READING Sport On The Fringes, the marvellous three-part series by Ewan MacKenna in this paper this week, you were reminded that some people need sport more than others, that some people deserve sport more, not just for its medals and its rewards and its glory, but to give them something to dream about when troubled heads find a pillow.

Sport must never forget the fringe benefits

Perhaps most powerful was the story of former Neptune baller Gerald Kennedy and his basketball programme with the girls of Caritas College in Ballyfermot.

Girls with nothing in their pockets or lunchboxes given a horizon and a reason to lift their heads. One young girl told Kennedy he had saved her life. “How can a kid who is 12 say that? Think about it. Ireland has forgotten about its responsibilities to those girls.”

To read that the programme was in jeopardy due to funding cuts was to discover there was something in your eye.

Budget cuts too were worrying Oisín Jordan of the FAI this week, as he mulled over how depleted funding would impact another group who don’t enjoy all the advantages.
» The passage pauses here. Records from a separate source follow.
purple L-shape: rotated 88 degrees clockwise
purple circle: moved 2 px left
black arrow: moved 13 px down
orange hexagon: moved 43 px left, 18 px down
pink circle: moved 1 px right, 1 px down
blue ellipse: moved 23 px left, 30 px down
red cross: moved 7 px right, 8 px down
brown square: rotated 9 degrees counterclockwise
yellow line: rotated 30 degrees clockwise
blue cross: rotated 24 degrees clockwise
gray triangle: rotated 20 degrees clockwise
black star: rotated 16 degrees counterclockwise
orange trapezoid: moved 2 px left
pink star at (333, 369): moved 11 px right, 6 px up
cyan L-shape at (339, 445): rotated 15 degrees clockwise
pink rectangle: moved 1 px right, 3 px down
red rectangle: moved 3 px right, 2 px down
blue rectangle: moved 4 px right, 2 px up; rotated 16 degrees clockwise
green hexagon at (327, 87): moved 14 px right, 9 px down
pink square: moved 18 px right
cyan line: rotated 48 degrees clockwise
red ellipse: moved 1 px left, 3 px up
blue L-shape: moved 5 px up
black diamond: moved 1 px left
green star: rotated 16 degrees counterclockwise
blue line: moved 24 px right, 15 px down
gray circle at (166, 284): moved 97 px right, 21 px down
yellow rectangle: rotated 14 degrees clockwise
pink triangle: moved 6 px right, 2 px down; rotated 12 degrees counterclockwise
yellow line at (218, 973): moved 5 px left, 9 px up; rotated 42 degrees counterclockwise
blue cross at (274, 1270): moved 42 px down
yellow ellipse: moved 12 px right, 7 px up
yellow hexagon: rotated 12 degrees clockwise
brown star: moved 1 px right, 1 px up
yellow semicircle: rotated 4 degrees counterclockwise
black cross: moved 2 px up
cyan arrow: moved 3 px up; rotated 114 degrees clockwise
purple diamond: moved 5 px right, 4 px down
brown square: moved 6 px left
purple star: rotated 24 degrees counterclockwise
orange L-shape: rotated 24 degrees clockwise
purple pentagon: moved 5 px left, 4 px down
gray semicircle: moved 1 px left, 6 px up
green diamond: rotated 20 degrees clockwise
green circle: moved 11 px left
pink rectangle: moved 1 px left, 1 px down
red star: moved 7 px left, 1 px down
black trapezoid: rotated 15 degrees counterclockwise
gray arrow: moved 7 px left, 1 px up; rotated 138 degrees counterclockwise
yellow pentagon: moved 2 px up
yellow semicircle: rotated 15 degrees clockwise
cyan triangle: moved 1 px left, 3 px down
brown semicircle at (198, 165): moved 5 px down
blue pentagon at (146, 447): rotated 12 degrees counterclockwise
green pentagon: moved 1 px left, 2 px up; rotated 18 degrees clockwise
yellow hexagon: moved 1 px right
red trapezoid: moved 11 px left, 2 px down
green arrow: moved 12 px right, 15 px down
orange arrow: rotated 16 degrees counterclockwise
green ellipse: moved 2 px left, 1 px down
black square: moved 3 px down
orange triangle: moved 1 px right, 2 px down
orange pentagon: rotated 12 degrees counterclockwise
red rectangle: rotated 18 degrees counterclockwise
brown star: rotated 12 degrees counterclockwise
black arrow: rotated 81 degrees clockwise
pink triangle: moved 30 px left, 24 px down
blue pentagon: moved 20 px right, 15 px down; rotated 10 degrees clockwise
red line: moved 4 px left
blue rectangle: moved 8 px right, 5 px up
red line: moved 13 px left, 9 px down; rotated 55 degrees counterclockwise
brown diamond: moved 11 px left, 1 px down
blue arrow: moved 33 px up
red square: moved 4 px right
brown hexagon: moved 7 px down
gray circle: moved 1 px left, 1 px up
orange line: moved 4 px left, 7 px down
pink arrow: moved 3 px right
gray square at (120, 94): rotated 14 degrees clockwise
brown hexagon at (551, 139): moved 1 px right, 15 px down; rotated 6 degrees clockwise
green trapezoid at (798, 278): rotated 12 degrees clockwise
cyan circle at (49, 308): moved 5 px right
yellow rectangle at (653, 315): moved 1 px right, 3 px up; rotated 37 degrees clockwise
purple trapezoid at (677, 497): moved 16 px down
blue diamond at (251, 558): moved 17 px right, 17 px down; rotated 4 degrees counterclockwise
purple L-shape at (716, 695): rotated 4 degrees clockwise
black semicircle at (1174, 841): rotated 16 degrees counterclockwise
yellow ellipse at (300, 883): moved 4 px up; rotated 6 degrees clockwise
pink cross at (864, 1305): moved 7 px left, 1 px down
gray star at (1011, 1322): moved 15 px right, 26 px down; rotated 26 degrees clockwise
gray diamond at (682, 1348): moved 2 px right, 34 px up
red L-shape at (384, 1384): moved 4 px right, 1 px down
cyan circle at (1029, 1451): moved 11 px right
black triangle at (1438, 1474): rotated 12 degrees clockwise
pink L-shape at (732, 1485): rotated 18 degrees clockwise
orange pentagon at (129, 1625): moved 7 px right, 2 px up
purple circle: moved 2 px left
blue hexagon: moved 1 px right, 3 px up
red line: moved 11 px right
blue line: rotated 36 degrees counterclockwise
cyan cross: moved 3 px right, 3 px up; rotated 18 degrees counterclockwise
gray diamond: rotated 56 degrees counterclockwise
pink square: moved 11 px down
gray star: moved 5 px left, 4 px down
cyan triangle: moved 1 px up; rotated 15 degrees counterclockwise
Oisín runs the association’s Football For All programme, with laudable backing from the Department of Community and the Environment, and shares a beautifully simple goal.

“Within three years, any child regardless of their ability will be able to join a club within 30 minutes of their home and pull on a jersey with pride.”

That means kids with disabilities or visual impairment or even those just not blessed with the natural skills that easily kick doors open. But now People with Disabilities in Ireland has had its funding removed and it sent much-needed money Oisín’s way.

“It will put more pressure on.

“It is not going to stop it, but it could slow things down.”

Hopefully not more responsibilities forgotten. If you thought about it all too long, it might turn you off elite sport altogether. It would certainly turn you off money lists.”